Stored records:
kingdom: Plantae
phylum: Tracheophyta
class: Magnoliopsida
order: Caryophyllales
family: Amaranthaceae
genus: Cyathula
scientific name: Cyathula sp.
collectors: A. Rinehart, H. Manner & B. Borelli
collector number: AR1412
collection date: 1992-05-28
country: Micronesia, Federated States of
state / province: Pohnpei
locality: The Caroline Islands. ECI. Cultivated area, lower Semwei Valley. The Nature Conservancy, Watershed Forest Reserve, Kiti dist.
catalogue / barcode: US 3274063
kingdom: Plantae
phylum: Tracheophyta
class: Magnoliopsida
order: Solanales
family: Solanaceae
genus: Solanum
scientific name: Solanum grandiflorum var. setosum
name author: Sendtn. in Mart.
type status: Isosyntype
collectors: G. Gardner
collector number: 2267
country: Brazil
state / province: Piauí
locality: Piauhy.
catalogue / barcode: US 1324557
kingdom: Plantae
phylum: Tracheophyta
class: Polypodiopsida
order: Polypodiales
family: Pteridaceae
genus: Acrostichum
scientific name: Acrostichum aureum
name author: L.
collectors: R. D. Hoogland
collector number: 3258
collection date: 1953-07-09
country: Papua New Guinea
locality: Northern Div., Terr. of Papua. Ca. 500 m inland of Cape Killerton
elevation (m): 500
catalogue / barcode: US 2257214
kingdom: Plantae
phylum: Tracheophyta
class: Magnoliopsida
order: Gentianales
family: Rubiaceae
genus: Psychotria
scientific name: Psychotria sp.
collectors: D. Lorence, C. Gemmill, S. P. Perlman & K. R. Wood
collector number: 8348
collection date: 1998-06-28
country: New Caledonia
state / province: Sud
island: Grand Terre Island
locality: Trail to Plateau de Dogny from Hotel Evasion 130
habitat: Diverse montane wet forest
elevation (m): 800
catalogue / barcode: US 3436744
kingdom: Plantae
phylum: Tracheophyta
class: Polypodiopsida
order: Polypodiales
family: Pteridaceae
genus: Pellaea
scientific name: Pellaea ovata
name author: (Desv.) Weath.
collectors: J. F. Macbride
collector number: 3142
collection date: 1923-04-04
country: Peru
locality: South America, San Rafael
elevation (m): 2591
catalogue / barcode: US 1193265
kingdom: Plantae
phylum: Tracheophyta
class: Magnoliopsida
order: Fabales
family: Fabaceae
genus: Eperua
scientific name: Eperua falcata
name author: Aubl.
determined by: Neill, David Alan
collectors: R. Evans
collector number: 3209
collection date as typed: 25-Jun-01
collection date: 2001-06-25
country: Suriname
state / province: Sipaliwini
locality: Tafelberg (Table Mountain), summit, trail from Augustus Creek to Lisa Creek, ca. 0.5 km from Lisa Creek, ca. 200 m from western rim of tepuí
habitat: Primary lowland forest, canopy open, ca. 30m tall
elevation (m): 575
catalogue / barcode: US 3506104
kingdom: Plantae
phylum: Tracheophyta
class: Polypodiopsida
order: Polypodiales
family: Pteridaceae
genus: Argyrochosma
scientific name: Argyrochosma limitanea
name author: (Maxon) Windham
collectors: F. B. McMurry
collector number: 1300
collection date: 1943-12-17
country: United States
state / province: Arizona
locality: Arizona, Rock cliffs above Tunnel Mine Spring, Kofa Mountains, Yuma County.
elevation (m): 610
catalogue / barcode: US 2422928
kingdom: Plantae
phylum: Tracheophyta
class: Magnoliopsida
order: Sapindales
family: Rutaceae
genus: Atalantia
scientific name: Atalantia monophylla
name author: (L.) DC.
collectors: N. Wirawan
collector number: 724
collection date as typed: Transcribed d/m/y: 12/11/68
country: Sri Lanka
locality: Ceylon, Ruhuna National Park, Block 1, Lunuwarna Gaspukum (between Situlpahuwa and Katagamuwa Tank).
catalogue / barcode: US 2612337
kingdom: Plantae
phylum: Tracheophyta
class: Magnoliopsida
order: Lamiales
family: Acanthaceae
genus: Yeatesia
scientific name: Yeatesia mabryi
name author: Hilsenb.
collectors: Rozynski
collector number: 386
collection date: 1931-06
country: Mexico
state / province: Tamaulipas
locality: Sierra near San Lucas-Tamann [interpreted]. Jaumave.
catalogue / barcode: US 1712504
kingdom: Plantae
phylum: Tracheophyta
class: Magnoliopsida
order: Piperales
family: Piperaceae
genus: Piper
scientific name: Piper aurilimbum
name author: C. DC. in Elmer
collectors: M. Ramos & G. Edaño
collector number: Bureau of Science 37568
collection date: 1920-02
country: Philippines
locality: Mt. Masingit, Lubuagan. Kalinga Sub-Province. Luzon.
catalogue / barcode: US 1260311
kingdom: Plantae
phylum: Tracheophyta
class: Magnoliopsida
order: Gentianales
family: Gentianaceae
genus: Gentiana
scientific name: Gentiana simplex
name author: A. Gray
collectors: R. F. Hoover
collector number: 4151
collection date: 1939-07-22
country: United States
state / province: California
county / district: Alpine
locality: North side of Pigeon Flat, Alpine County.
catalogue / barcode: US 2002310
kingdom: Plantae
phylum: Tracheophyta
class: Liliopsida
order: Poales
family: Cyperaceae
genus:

WHAT NEEDS TO BE DONE: Can you extract every line from all the rows above and reproduce each one word for word, with its field name and value unchanged?

RESPONSE:
kingdom: Plantae
phylum: Tracheophyta
class: Magnoliopsida
order: Caryophyllales
family: Amaranthaceae
genus: Cyathula
scientific name: Cyathula sp.
collectors: A. Rinehart, H. Manner & B. Borelli
collector number: AR1412
collection date: 1992-05-28
country: Micronesia, Federated States of
state / province: Pohnpei
locality: The Caroline Islands. ECI. Cultivated area, lower Semwei Valley. The Nature Conservancy, Watershed Forest Reserve, Kiti dist.
catalogue / barcode: US 3274063
kingdom: Plantae
phylum: Tracheophyta
class: Magnoliopsida
order: Solanales
family: Solanaceae
genus: Solanum
scientific name: Solanum grandiflorum var. setosum
name author: Sendtn. in Mart.
type status: Isosyntype
collectors: G. Gardner
collector number: 2267
country: Brazil
state / province: Piauí
locality: Piauhy.
catalogue / barcode: US 1324557
kingdom: Plantae
phylum: Tracheophyta
class: Polypodiopsida
order: Polypodiales
family: Pteridaceae
genus: Acrostichum
scientific name: Acrostichum aureum
name author: L.
collectors: R. D. Hoogland
collector number: 3258
collection date: 1953-07-09
country: Papua New Guinea
locality: Northern Div., Terr. of Papua. Ca. 500 m inland of Cape Killerton
elevation (m): 500
catalogue / barcode: US 2257214
kingdom: Plantae
phylum: Tracheophyta
class: Magnoliopsida
order: Gentianales
family: Rubiaceae
genus: Psychotria
scientific name: Psychotria sp.
collectors: D. Lorence, C. Gemmill, S. P. Perlman & K. R. Wood
collector number: 8348
collection date: 1998-06-28
country: New Caledonia
state / province: Sud
island: Grand Terre Island
locality: Trail to Plateau de Dogny from Hotel Evasion 130
habitat: Diverse montane wet forest
elevation (m): 800
catalogue / barcode: US 3436744
kingdom: Plantae
phylum: Tracheophyta
class: Polypodiopsida
order: Polypodiales
family: Pteridaceae
genus: Pellaea
scientific name: Pellaea ovata
name author: (Desv.) Weath.
collectors: J. F. Macbride
collector number: 3142
collection date: 1923-04-04
country: Peru
locality: South America, San Rafael
elevation (m): 2591
catalogue / barcode: US 1193265
kingdom: Plantae
phylum: Tracheophyta
class: Magnoliopsida
order: Fabales
family: Fabaceae
genus: Eperua
scientific name: Eperua falcata
name author: Aubl.
determined by: Neill, David Alan
collectors: R. Evans
collector number: 3209
collection date as typed: 25-Jun-01
collection date: 2001-06-25
country: Suriname
state / province: Sipaliwini
locality: Tafelberg (Table Mountain), summit, trail from Augustus Creek to Lisa Creek, ca. 0.5 km from Lisa Creek, ca. 200 m from western rim of tepuí
habitat: Primary lowland forest, canopy open, ca. 30m tall
elevation (m): 575
catalogue / barcode: US 3506104
kingdom: Plantae
phylum: Tracheophyta
class: Polypodiopsida
order: Polypodiales
family: Pteridaceae
genus: Argyrochosma
scientific name: Argyrochosma limitanea
name author: (Maxon) Windham
collectors: F. B. McMurry
collector number: 1300
collection date: 1943-12-17
country: United States
state / province: Arizona
locality: Arizona, Rock cliffs above Tunnel Mine Spring, Kofa Mountains, Yuma County.
elevation (m): 610
catalogue / barcode: US 2422928
kingdom: Plantae
phylum: Tracheophyta
class: Magnoliopsida
order: Sapindales
family: Rutaceae
genus: Atalantia
scientific name: Atalantia monophylla
name author: (L.) DC.
collectors: N. Wirawan
collector number: 724
collection date as typed: Transcribed d/m/y: 12/11/68
country: Sri Lanka
locality: Ceylon, Ruhuna National Park, Block 1, Lunuwarna Gaspukum (between Situlpahuwa and Katagamuwa Tank).
catalogue / barcode: US 2612337
kingdom: Plantae
phylum: Tracheophyta
class: Magnoliopsida
order: Lamiales
family: Acanthaceae
genus: Yeatesia
scientific name: Yeatesia mabryi
name author: Hilsenb.
collectors: Rozynski
collector number: 386
collection date: 1931-06
country: Mexico
state / province: Tamaulipas
locality: Sierra near San Lucas-Tamann [interpreted]. Jaumave.
catalogue / barcode: US 1712504
kingdom: Plantae
phylum: Tracheophyta
class: Magnoliopsida
order: Piperales
family: Piperaceae
genus: Piper
scientific name: Piper aurilimbum
name author: C. DC. in Elmer
collectors: M. Ramos & G. Edaño
collector number: Bureau of Science 37568
collection date: 1920-02
country: Philippines
locality: Mt. Masingit, Lubuagan. Kalinga Sub-Province. Luzon.
catalogue / barcode: US 1260311
kingdom: Plantae
phylum: Tracheophyta
class: Magnoliopsida
order: Gentianales
family: Gentianaceae
genus: Gentiana
scientific name: Gentiana simplex
name author: A. Gray
collectors: R. F. Hoover
collector number: 4151
collection date: 1939-07-22
country: United States
state / province: California
county / district: Alpine
locality: North side of Pigeon Flat, Alpine County.
catalogue / barcode: US 2002310
kingdom: Plantae
phylum: Tracheophyta
class: Liliopsida
order: Poales
family: Cyperaceae
genus:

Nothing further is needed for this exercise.